School closes in on $60 million goal to create business hub

Photo Credit: TRIBUNE PHOTO: JAIME VALDEZ - Scott Marshall, who is the interim director for the Portland State University School of Business Administration, walks outside of the business school building.

From his sixth-floor corner office, Scott Marshall can see the future.

The Interim Dean of Portland State University’s School of Business Administration currently looks out at a green space that runs along Southwest Montgomery Street from Sixth Avenue to Broadway. With nearly $60 million raised, that view will soon turn into one of a glittering glass atrium bordered by green-roofed classrooms.

After a decade in the making, work will start Aug. 11 for the major redesign and expansion of the business school facility.

Marshall says he was tapped in 2005 by the former dean, Scott Dawson, to be part of a new building committee. Ideas for a new facility were kicked around, a campaign started up, “... and then we had this major thing called September '08,” says Marshall, referring to the housing market crisis that led to the Great Recession. “Raising money in '09 was not easy. So things had to necessarily slow for a while.”

With the economy now picking back up, the university scored a $40 million bond from the Oregon Legislature in June 2013, which came with a $10 million match requirement. The school has raised $17.6 million, so far, but wants to hit its goal of $20 million or more.
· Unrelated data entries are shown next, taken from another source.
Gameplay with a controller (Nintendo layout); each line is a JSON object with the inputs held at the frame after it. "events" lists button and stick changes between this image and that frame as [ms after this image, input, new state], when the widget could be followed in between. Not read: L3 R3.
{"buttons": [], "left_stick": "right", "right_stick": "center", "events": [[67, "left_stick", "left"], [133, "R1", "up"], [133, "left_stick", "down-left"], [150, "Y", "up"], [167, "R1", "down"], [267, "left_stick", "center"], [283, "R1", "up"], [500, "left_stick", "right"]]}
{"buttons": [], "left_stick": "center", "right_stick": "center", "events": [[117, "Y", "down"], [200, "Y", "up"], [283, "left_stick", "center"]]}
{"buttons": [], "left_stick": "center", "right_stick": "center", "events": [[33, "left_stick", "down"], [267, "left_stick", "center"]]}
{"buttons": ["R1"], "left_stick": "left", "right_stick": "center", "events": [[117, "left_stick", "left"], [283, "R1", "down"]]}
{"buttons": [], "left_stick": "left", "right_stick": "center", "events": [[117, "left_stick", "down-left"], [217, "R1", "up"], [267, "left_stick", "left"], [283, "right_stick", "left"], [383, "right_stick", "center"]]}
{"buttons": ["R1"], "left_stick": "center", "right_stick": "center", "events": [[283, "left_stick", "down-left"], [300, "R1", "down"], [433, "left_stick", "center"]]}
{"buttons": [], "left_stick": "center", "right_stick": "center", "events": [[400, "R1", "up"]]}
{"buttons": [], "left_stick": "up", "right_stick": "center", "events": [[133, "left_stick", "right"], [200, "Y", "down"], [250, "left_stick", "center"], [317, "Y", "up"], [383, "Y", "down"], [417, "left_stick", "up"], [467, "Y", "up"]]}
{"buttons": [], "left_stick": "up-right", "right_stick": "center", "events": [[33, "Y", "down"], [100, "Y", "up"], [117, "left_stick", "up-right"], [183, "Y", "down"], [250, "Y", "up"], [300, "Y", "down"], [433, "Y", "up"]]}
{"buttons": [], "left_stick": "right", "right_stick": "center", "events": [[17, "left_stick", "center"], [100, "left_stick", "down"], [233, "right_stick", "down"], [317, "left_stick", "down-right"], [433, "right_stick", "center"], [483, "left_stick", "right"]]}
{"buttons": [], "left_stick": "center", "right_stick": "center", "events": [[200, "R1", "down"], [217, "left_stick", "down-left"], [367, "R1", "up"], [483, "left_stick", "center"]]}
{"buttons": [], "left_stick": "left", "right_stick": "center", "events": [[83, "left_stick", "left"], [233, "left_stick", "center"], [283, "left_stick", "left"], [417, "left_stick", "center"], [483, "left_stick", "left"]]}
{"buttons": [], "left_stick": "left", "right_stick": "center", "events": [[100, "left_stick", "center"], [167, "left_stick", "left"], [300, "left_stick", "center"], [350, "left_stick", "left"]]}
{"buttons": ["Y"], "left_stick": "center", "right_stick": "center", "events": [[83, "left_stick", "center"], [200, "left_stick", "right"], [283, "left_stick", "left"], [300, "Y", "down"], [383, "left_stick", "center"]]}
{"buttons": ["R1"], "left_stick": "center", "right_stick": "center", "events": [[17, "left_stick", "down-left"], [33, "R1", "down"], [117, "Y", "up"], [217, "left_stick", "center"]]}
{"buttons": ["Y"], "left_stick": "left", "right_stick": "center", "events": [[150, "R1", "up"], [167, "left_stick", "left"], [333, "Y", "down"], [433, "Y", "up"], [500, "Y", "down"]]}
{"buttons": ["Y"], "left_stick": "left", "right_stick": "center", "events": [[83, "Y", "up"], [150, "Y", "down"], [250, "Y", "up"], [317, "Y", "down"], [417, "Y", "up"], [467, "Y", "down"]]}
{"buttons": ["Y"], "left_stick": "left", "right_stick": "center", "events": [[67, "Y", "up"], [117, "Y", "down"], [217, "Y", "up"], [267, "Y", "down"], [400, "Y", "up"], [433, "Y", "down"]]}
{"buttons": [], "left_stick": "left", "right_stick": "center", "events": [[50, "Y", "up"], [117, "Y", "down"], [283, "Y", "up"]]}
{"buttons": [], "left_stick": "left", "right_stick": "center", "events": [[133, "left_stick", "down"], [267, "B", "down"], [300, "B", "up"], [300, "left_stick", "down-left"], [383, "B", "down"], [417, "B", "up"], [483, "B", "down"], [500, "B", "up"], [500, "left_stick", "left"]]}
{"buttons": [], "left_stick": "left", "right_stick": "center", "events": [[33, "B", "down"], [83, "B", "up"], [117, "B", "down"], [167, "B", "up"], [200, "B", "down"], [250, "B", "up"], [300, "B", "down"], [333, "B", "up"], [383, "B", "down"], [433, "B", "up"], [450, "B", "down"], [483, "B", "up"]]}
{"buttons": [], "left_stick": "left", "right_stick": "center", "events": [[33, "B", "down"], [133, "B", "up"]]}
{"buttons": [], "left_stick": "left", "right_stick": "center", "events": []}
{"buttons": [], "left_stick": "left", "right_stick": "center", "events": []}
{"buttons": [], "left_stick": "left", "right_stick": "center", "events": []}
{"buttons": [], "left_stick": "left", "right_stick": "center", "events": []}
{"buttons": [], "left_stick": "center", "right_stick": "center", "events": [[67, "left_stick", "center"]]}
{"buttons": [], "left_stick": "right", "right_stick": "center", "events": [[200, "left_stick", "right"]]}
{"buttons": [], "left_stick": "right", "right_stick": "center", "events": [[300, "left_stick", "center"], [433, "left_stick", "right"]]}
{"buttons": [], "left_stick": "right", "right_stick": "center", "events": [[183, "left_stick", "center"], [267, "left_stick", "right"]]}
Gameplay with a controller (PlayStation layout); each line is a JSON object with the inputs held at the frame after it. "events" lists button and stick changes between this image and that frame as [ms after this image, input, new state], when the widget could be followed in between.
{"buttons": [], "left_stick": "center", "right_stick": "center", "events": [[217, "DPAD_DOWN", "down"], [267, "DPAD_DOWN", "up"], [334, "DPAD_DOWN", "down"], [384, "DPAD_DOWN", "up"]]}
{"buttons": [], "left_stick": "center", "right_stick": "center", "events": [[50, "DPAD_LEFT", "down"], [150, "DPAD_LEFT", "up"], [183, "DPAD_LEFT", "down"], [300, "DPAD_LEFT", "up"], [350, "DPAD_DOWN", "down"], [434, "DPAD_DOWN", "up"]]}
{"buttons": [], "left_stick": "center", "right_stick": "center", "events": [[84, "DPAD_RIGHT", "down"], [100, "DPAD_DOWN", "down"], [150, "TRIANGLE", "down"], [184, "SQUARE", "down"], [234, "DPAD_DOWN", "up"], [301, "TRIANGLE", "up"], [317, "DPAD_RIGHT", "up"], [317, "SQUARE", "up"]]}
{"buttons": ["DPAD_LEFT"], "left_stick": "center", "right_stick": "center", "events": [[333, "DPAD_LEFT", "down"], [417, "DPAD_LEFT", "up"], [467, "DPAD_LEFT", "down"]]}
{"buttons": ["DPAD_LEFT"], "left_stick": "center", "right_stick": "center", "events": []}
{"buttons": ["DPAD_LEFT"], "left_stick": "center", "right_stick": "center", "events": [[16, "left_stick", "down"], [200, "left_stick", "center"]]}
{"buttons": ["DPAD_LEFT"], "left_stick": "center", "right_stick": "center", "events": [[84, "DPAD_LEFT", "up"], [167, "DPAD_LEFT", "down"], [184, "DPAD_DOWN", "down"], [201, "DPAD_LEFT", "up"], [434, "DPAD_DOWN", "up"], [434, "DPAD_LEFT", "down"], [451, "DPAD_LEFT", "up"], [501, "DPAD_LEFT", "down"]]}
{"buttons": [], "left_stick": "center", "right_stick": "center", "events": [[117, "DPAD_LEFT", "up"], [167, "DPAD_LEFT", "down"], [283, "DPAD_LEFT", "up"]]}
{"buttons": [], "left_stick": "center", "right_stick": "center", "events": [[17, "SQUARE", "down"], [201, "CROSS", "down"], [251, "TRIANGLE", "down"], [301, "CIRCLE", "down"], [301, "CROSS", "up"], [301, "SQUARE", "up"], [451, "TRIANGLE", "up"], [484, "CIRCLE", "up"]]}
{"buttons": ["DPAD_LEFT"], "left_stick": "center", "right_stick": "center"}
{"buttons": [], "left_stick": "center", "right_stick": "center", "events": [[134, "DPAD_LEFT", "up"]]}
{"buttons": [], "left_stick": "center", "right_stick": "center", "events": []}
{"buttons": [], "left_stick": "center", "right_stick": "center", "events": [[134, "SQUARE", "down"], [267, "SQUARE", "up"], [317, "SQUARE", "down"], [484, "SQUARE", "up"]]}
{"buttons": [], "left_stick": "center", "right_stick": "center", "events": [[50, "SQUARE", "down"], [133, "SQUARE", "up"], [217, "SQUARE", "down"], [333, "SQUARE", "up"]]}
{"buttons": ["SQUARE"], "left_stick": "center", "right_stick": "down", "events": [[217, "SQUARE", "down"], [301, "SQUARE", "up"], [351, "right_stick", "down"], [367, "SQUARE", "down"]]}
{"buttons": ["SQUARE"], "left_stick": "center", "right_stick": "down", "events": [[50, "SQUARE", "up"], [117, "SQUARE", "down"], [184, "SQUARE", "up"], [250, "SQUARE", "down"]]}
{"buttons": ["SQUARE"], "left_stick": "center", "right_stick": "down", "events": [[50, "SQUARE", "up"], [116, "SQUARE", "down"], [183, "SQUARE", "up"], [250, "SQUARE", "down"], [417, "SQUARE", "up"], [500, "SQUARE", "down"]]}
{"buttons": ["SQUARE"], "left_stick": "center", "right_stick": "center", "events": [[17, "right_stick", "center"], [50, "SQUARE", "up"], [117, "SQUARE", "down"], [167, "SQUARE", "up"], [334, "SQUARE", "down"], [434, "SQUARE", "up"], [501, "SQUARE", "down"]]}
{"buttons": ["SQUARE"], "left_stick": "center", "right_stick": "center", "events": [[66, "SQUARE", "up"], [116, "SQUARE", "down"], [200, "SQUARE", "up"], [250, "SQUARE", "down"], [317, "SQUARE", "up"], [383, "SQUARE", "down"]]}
From Rick and Erika Miller, in neighboring Lake Oswego, came the school’s largest single donation at $8 million. Rick Miller is a 1991 alum who founded Avamere, a health care facility group, and Rogue Venture Partners, an equity firm.

Marshall says the university is grateful for donations of any amount from a base of alumni and local businesses — including Intel, Tektronix, The Standard and Blount International — who want to see the business school freed from the warren of classrooms and offices it has now.

“It’s not a hard sell,” Marshall says.

Middle East money

Though most of the donors are recognizable Portland philanthropists, the second-largest private donation comes from halfway around the world. Sheikh Fahad al-Athel of Saudi Arabia got his undergraduate degree in business at PSU in the 1970s. PSU spokesman Scott Gallagher says the sheikh’s gift underscores the strong ties the business school has with the Middle East.

Portland State University has the largest population of students from Saudi Arabia of any American university, according to Marshall.

“So we have really strong connections there, and although it seems surprising that someone from Saudi Arabia is also a major donor, I think it speaks to the history and also the forward-thinking engagement by the former dean,” Marshall said, noting that Dawson cultivated ties with the sheikh over many years.

Photo Credit: TRIBUNE PHOTO: JAIME VALDEZ - Juanita Bibian and Hanan Buathab, both students at Portland State University, study for a class at the University School of Business Administrations building.

Social capital

While PSU business students are taught to invest capital for the greatest return, the school itself has an interesting twist on that paradigm. Its product is intangible: knowledge and human connections, not widgets.

“This current structure was built to absolutely minimize social capital,” Marshall says, noting the multiple doors that often block off staff and faculty offices and the generally dark, closed-in feeling of the 1970s building at Southwest Sixth Avenue and Harrison Street. “The new structure really will open up the building in so many important ways.”

Business school classes currently are held throughout the campus, with a student body that is 70 percent transfers and often commuting in from across the region. There is only one student study space, and most of the time when students meet one another, faculty or even prospective employers, they do so at area restaurants and cafes.

“They need more places to meet, to be comfortable,” Gallagher says.

PSU contracted with SRG, which designed the University of Oregon’s Lillis Business Complex, and Behnisch Architekten, based in Stuttgart, Germany, for the redesign.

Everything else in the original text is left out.